(Beginning of Data shown)

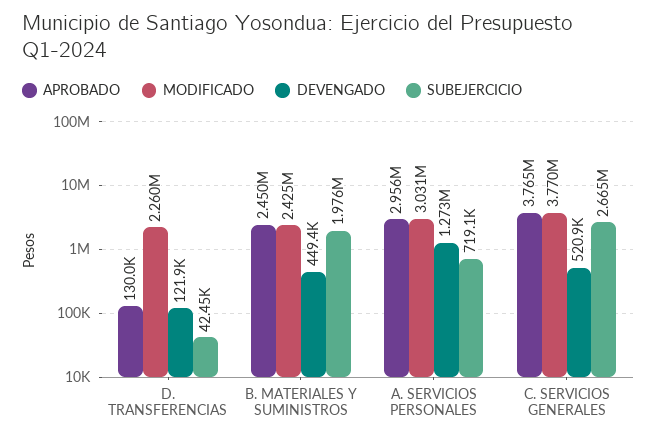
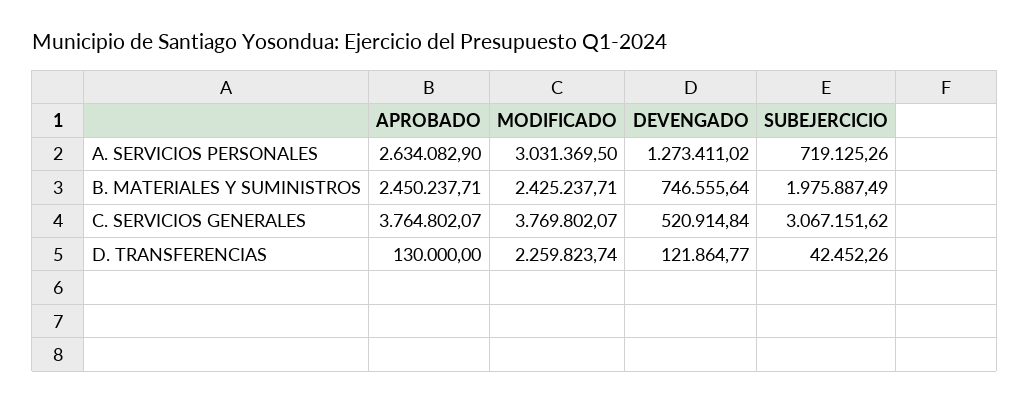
  {
    "APROBADO": {
      "D. TRANSFERENCIAS": 130000,
      "B. MATERIALES Y SUMINISTROS": 2450237.71,
-     "A. SERVICIOS PERSONALES": 2956000,
+     "A. SERVICIOS PERSONALES": 2634082.9,
      "C. SERVICIOS GENERALES": 3764802.07
    },
    "MODIFICADO": {
      "D. TRANSFERENCIAS": 2259823.74,
      "B. MATERIALES Y SUMINISTROS": 2425237.71,
      "A. SERVICIOS PERSONALES": 3031369.5,
      "C. SERVICIOS GENERALES": 3769802.07
    },
    "DEVENGADO": {
      "D. TRANSFERENCIAS": 121864.77,
-     "B. MATERIALES Y SUMINISTROS": 449400,
+     "B. MATERIALES Y SUMINISTROS": 746555.64,
      "A. SERVICIOS PERSONALES": 1273411.02,
      "C. SERVICIOS GENERALES": 520914.84
    },
    "SUBEJERCICIO": {
      "D. TRANSFERENCIAS": 42452.26,
      "B. MATERIALES Y SUMINISTROS": 1975887.49,
      "A. SERVICIOS PERSONALES": 719125.26,
-     "C. SERVICIOS GENERALES": 2665000
+     "C. SERVICIOS GENERALES": 3067151.62
    }
  }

(End of Data shown)

> _Task requirements_
Write out every record exactly. Leave the pictures out.

> _Result of this exercise_
  {
    "APROBADO": {
      "D. TRANSFERENCIAS": 130000,
      "B. MATERIALES Y SUMINISTROS": 2450237.71,
-     "A. SERVICIOS PERSONALES": 2956000,
+     "A. SERVICIOS PERSONALES": 2634082.9,
      "C. SERVICIOS GENERALES": 3764802.07
    },
    "MODIFICADO": {
      "D. TRANSFERENCIAS": 2259823.74,
      "B. MATERIALES Y SUMINISTROS": 2425237.71,
      "A. SERVICIOS PERSONALES": 3031369.5,
      "C. SERVICIOS GENERALES": 3769802.07
    },
    "DEVENGADO": {
      "D. TRANSFERENCIAS": 121864.77,
-     "B. MATERIALES Y SUMINISTROS": 449400,
+     "B. MATERIALES Y SUMINISTROS": 746555.64,
      "A. SERVICIOS PERSONALES": 1273411.02,
      "C. SERVICIOS GENERALES": 520914.84
    },
    "SUBEJERCICIO": {
      "D. TRANSFERENCIAS": 42452.26,
      "B. MATERIALES Y SUMINISTROS": 1975887.49,
      "A. SERVICIOS PERSONALES": 719125.26,
-     "C. SERVICIOS GENERALES": 2665000
+     "C. SERVICIOS GENERALES": 3067151.62
    }
  }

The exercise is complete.